Official WEENstudio · Dubai UAE
WEENstudio
Arabic & Localisation · 7 min read

Voice-Over for Ramadan and Eid Campaigns in the GCC

Tone, dialect, timing and the cultural cues that make seasonal campaigns land — and the lead times that keep you on air.

WEENstudio Editorial · June 2, 2026

Ramadan is the biggest advertising season in the GCC, and the audio carries the emotion. Getting tone, dialect and timing right is the difference between an ad that feels native and one that feels imported. Here is how to brief seasonal voice-over so it resonates, and when to book so you are not scrambling in the final week.

Why Ramadan is the GCC advertising peak

Ramadan is the single biggest advertising and media season in the GCC. Viewing and listening climb sharply as families gather around iftar, evening audiences peak across television and streaming, and brands in retail, food, telecom, banking and government all compete for attention at once. In that crowded environment the audio does a great deal of the emotional work, because a familiar, warm voice cuts through where visuals alone do not. Planning the voice-over as a deliberate part of the campaign, rather than an afterthought, is what separates the spots people remember from the ones they skip.

The tone shift from everyday advertising

Ramadan creative is built on warmth, generosity, family and reflection, so the read should feel gentle, sincere and unhurried rather than punchy or hard-selling. A delivery that works for a flash sale in November can feel jarring in Ramadan, where the daytime mood is contemplative and the evenings are celebratory. Eid then shifts again toward joy and togetherness, with a brighter, more upbeat read. Telling the narrator which part of the season the spot runs in, and the exact emotion you want, gets you a performance that fits the moment.

Choosing the right Arabic

Most GCC Ramadan campaigns lean on Modern Standard Arabic for pan-regional broadcast, because it carries gravitas and is understood everywhere. When the campaign targets UAE or Gulf nationals specifically, an Emirati or Khaleeji read feels warmer and more local. Many brands run bilingual Arabic and English versions to reach both nationals and the large expatriate audience. If you are unsure which register fits, our guide on MSA, Khaleeji and Egyptian Arabic breaks down the trade-offs in detail.
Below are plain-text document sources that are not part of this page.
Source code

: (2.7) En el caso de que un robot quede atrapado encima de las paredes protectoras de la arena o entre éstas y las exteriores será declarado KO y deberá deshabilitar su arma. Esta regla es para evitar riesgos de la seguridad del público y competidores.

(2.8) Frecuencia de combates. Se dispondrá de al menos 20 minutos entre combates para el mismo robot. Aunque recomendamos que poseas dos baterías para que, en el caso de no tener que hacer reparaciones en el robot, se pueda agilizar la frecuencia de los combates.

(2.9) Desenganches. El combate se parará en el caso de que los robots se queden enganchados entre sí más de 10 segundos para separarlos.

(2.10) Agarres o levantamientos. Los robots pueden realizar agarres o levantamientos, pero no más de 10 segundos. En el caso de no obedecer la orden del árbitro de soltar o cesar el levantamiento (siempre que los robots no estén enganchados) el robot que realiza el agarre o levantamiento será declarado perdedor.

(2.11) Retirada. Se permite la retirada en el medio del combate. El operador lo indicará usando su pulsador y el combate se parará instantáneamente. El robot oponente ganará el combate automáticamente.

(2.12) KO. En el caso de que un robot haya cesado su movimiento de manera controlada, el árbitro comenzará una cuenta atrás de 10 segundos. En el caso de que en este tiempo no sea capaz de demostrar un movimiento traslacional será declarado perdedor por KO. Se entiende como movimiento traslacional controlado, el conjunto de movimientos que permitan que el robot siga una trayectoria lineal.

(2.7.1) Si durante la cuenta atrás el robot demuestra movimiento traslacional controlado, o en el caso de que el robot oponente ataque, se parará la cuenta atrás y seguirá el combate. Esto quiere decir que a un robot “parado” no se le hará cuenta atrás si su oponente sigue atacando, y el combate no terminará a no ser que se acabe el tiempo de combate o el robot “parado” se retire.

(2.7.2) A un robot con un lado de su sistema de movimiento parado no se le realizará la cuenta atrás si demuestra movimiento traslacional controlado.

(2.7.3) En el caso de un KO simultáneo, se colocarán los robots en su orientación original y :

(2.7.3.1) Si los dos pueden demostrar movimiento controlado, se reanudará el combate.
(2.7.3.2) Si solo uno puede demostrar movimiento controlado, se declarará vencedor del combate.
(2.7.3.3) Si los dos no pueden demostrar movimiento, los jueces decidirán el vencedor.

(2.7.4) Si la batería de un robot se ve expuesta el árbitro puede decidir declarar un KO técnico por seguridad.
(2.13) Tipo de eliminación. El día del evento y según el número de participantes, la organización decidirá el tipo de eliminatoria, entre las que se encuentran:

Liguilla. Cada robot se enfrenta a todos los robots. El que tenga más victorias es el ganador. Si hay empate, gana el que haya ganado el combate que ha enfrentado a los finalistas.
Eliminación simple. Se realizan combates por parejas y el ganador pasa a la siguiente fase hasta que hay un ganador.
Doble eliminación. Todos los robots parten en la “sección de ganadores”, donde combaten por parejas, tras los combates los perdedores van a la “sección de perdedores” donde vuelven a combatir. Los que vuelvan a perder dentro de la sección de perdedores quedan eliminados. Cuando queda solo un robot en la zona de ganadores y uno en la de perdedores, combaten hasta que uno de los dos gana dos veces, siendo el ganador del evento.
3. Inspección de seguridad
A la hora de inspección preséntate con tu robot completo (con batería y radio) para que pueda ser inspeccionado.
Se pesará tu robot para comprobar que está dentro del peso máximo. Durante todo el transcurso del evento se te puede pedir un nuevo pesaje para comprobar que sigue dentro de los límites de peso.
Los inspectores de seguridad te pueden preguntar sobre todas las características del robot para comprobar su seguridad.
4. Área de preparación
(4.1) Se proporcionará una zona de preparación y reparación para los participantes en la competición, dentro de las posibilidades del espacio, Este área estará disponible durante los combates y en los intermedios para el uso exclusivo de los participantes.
Music and sound sensitivities

Sound design during Ramadan deserves extra care. Many advertisers soften or avoid prominent instrumental music out of cultural respect, leaning instead on restrained scoring, oud, vocal-led beds or gentle ambience. Because the bed is lighter, the voice often carries more of the spot, which makes the casting and the read even more important. It is worth confirming your music approach early with both the client and the studio, so the voice is recorded and mixed to suit it.

Greetings and phrasing that ring true

Seasonal phrasing has to be exactly right. Greetings such as Ramadan Kareem and Eid Mubarak, along with any religious or cultural references, need the correct pronunciation, cadence and warmth that only native talent delivers naturally. A slightly off reading of a familiar greeting is immediately noticeable to the audience and undercuts the sincerity of the whole spot. Give the narrator the precise greetings and any specific terms you want, and let a native speaker handle the delivery.

Timing and lead times

The weeks before Ramadan are the busiest of the year for studios and voice talent in the region, so booking early is essential. Ramadan also shifts roughly eleven days earlier each year on the Gregorian calendar, so plan around the dates for the current year rather than assuming the timing of last season. A practical rule is to lock scripts and book recording three to four weeks ahead, and to record your Eid follow-up material in the same session where possible, which saves time and keeps the voice consistent across the whole season.

What to brief your studio

To get a seasonal spot right the first time, tell the studio five things up front: whether it runs in Ramadan or Eid, the tone and emotion you want, the Arabic register and any other languages, your music approach, and the exact greetings or phrases to include. Add your deadline and where the ad will run, since broadcast usage affects licensing as covered in our guide to usage rights and buyouts. With that brief, a regional studio can cast, record and mix a spot that feels native to the season rather than imported into it.